Everything seemed to go right for me today, and I told this to Josh and Alice when I spoke to them (separately, of course). This evening I’m feeling very optimistic about my career. It will take time, but I’ll get there. I’m going to keep plugging away and hope that things happen.

I like the way that my visit to Florida has turned out, and I’m now convinced I’m at the edge of a breakthrough. I bet I do get a full-time teaching position somewhere for September.

I feel as lucky as I did in the spring of 1979. Even my teeth didn’t hurt today. There’ll be ups and down, but I expect to learn and grow even from the bad times.

Today I didn’t do any writing, but there’ll be times for that on other days. Tomorrow March ends, and one-fourth of 1981 will be gone. It’s been a good three months: nice weather, money in the bank, some new stories, a lot of publicity, New Orleans, the Broward Community College job, the diary book.

Now I feel have a future and I’m excited to get on with it. Tonight I’ll probably be too excited to sleep, and undoubtedly I’ll feel lousy tomorrow – but who cares?


Tuesday, March 31, 1981

9:30 PM. In a little while, the Academy Awards will go on. They were canceled last night when President Reagan appeared to be in danger. Now he’s recovering well and will be out of the hospital in a few weeks.

Today was a white-hot, humid day: it’s like the worst of summer in New York. This morning I was out of the house early, going to pick up some printing for Mom and to have my own printing done.

I xeroxed the Sun-Sentinel article, a recommendation from Kingsborough’s “Prof. Nimchinsky” which I wrote myself, and the “Coping” story.

This morning I read “Coping,” and while I found the style a bit awkward, I was very impressed with the characters: Helene, Lanny, Grandpa Ike (who brought back memories of Grandpa Nat as he used to be) and the whole 1970 milieu were well-drawn.

I began writing the first draft of “Coping” ten years ago; wrote the present version five years ago; and didn’t see it in print until yesterday. Perhaps it’s a metaphor for my career in general: it may take time for me to get where I want to be, but I’ll get there in the end.

I had promised Grandma Sylvia that I’d visit the nursing home, so I drove down into North Miami and got permission to see Grandpa Nat. He was asleep in his wheelchair, his chest moving rhythmically, his hand held stiffly like a stroke victim’s. At least his teeth were in his mouth and his sneakers were tied; occasionally a gob of saliva would fall to his shirt.

I watched him for several minutes, but I didn’t want to disturb him, so I left fairly soon. I went to the library at Aventura and read some papers and magazines; Scott Sommer’s Lifetime got a great review in Publishers Weekly.

After lunch at a Jewish restaurant, I dropped in to tell Grandma Sylvia that all was well; she was eating lunch when I arrived.

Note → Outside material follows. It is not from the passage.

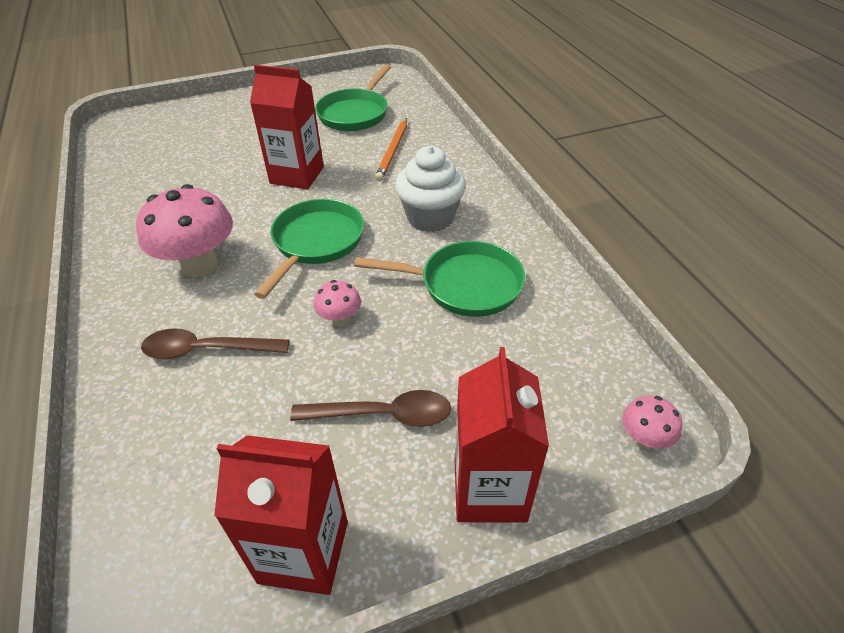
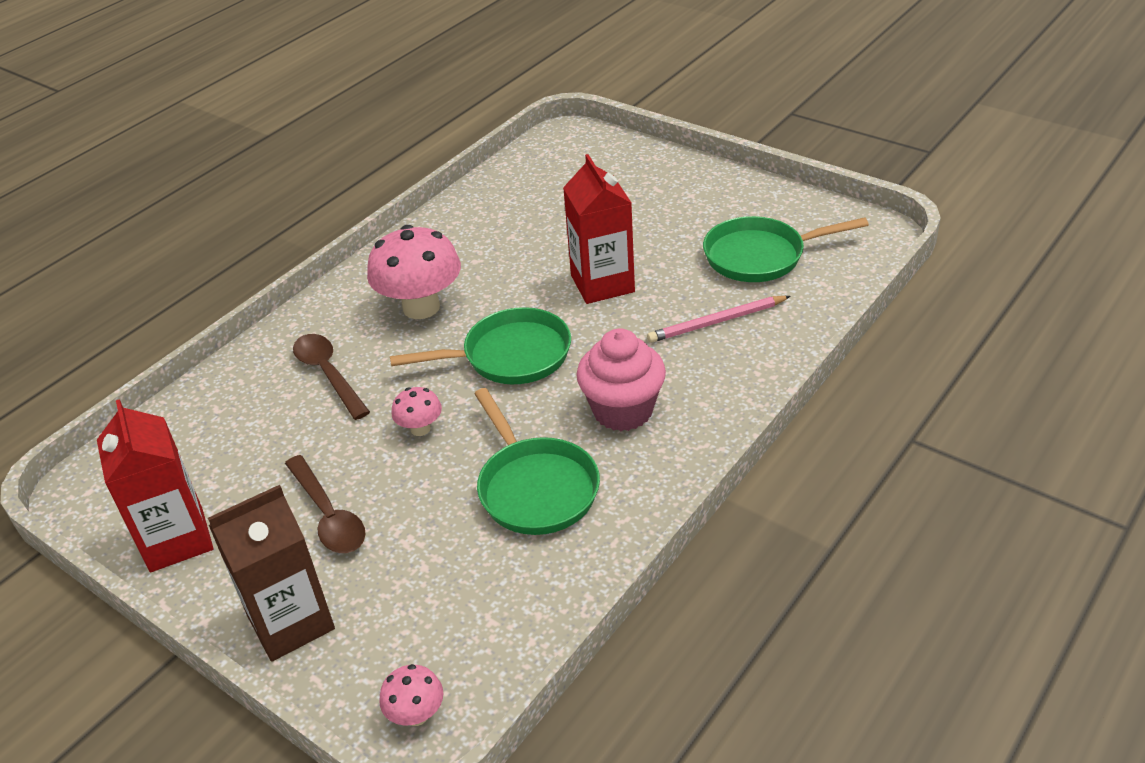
camera: 60 degrees right, 5 degrees down
orange pencil [375,118,407,181] -> pink pencil [647,296,791,343]
white cupcake [395,146,466,232] -> pink cupcake [576,328,666,431]
red carton [455,347,549,522] -> brown carton [208,485,335,662]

Back home, the mail was waiting for me. First of all, there was the new Coda, always a treat. I submitted to a couple of magazines listed in Coda, including the Brooklyn College Literary Review, edited by Matthew Paris out of the Alumni Association.

Dorothy Wolfberg at the School of Visual Arts said she’d write me a letter of recommendation; I told her to send it to the AWP Placement Service.

I got rejected from the Millay Colony: that means I should be getting word from MacDowell and Yaddo shortly. (I’m glad the acceptance from VCCA came first.)

Virginia Intermont College in Bristol is interested in me – but the job is mostly freshman comp and doesn’t pay much. Unfortunately, that’s the kind of full-time job I’ll probably end up with: one that I’m overqualified for.

And the last piece of mail was a coupon for a free meal at Lum’s for complaining about the service in their Davie restaurant.

I exercised and worked most of the afternoon, then went out to Gaetano’s pizzeria for dinner.

Grandpa Herb had a barium enema, but his condition hasn’t been diagnosed yet. Dad is busy with the menswear show at the Coliseum in New York, but tomorrow is the final day.

Well, the Oscars are on and I seem to be stuck for anything else to say for now.